McDonald’s may achieve only a modest profit from its $5 meal deal, with estimates suggesting a profit margin between 1% and 5%. This translates to approximately $0.05 to $0.25 per combo sold, according to restaurant analyst Mark Kalinowski.
Kalinowski explained that the meal deal is a strategy for McDonald’s to attract consumers who are feeling the pinch of inflation. The goal is to bring customers back into the restaurant in hopes that they will purchase additional items beyond the $5 offer.
However, profitability is contingent on several factors, including the costs of ingredients, labor, and other overhead expenses. Arlene Spiegel, president of Arlene Spiegel & Associates, described the $5 meal deal as “more promotional than profitable.” She noted that even if the offer successfully draws in diners, it does not guarantee that franchise owners will see any profit.
Approximately 95% of McDonald’s locations are owned by franchisees, meaning each owner sets their own prices and manages various expenses such as rent, insurance, permits, and taxes.

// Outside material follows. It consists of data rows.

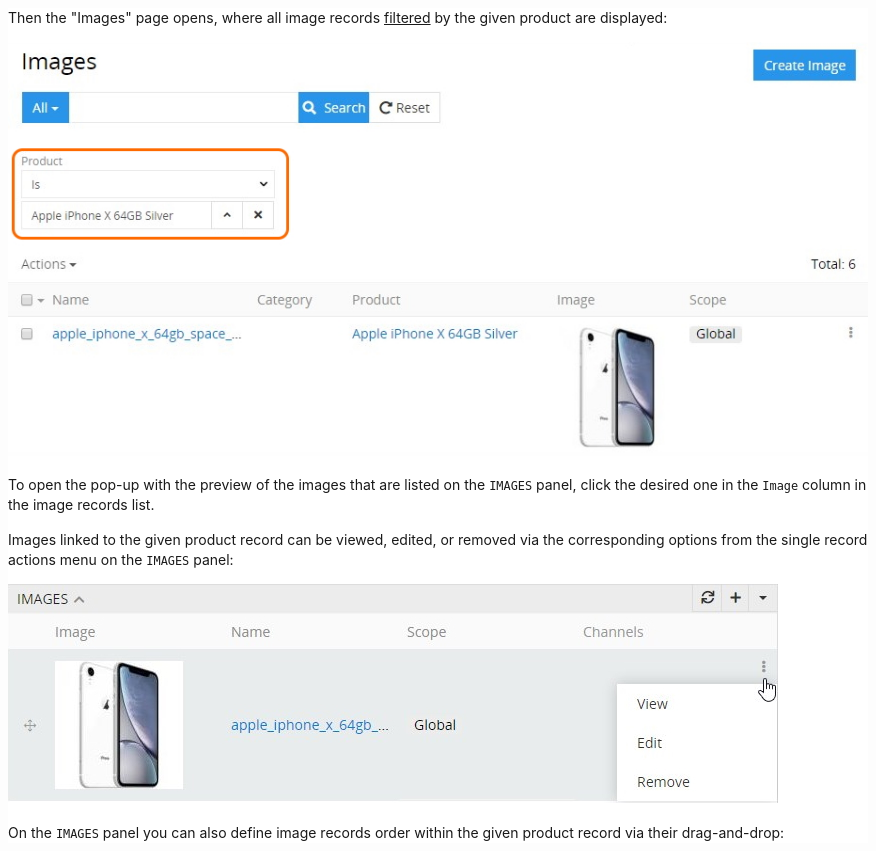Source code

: Then the "Images" page opens, where all image records [filtered](./search-and-filtering.md) by the given product are displayed:

![Images full list](../../_assets/products/images-full-list.jpg)

To open the pop-up with the preview of the images that are listed on the `IMAGES` panel, click the desired one in the `Image` column in the image records list.

Images linked to the given product record can be viewed, edited, or removed via the corresponding options from the single record actions menu on the `IMAGES` panel:

![Images actions](../../_assets/products/images-actions-menu.jpg)

On the `IMAGES` panel you can also define image records order within the given product record via their drag-and-drop:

Earlier this year, Joe Erlinger, the president of McDonald’s USA, mentioned that franchisees implement promotional pricing, like the $5 meal deal, to help offset these overhead costs.
Despite this, Spiegel characterized the bundle as a “loss leader” intended to attract and retain customers. After accounting for labor, packaging, condiments, delivery fees, and marketing costs, she indicated that franchise owners might effectively eliminate any potential profit on the items offered in the deal.